> Exercise
Some entries follow. Reproduce exactly the lines starting at the one with "index pip: (325, 37)" and stopping after the one with "pinky tip: (365, 103)".
++++
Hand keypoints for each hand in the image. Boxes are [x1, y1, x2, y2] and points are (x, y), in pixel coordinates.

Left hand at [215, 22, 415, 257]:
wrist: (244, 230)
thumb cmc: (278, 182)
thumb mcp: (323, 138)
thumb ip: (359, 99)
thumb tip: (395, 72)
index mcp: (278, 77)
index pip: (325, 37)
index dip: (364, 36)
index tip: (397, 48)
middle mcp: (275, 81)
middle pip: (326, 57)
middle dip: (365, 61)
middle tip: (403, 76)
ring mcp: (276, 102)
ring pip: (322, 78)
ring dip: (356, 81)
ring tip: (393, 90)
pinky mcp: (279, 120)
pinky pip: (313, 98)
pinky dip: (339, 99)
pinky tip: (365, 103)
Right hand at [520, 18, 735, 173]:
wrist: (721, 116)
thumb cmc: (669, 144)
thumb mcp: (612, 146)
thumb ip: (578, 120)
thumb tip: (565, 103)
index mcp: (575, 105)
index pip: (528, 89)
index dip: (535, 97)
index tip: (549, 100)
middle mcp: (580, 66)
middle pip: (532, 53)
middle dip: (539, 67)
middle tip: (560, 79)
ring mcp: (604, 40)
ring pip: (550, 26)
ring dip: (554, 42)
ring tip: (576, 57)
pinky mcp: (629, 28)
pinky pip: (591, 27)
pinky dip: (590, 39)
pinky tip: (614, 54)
++++
> Reply to the task
index pip: (325, 37)
index dip: (364, 36)
index tip: (397, 48)
middle mcp: (275, 81)
middle pip: (326, 57)
middle dip: (365, 61)
middle tip: (403, 76)
ring mcp: (276, 102)
ring pip: (322, 78)
ring dip: (356, 81)
ring tip: (393, 90)
pinky mcp: (279, 120)
pinky pip: (313, 98)
pinky dip: (339, 99)
pinky tip: (365, 103)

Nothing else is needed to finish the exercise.